With over half a billion pounds spent collectively on charitable activities in 2018 alone, our members’ inestimable support for their communities has facilitated the running of conferences, events, and training courses, the awarding of grants and bursaries, the provision of career guidance and educational resources, the operation of public engagement programmes and policy networks, and so much more.
Looking ahead
United by our common ambition to embrace open access in the interests of global research, SocPC was formed to help navigate the shifting landscape of international scholarship and improve the means through which we share knowledge and contribute to broader societal progress. Combining our members’ objectives puts us at the forefront of open scholarship agendas, enabling us to engage in and more meaningfully contribute to dialogues surrounding aspects like open data, open peer review, and a variety of associated initiatives.
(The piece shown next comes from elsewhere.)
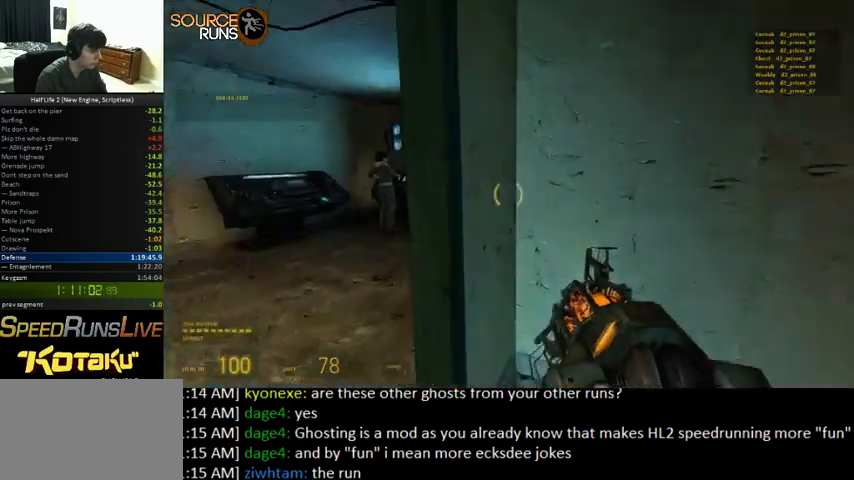
{"keys": ["shift", "w"], "mouse": [], "events": [[500, "a", "up"]]}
The past year (and a bit) has been as much about laying the foundations for our coalition. We’ve established our Council, enabling members to speak for themselves through our self-governing model. We’ve formed working groups and held 10 coalition-wide meetings, offering forums for interaction and engagement between members. Our foundation and development has been driven entirely by our members’ volunteer efforts, across disciplines, with member organizations contributing their own time and resources to exchange ideas, share insights, and help promote our joint causes. And at all times our group has cultivated a collaborative spirit as we look towards long-term cooperation.
Exploring these challenges and developing solutions together has already proved extremely productive and we look forward to seizing more opportunities, driving developments, and contributing to a healthy transition towards open scholarship in the years ahead.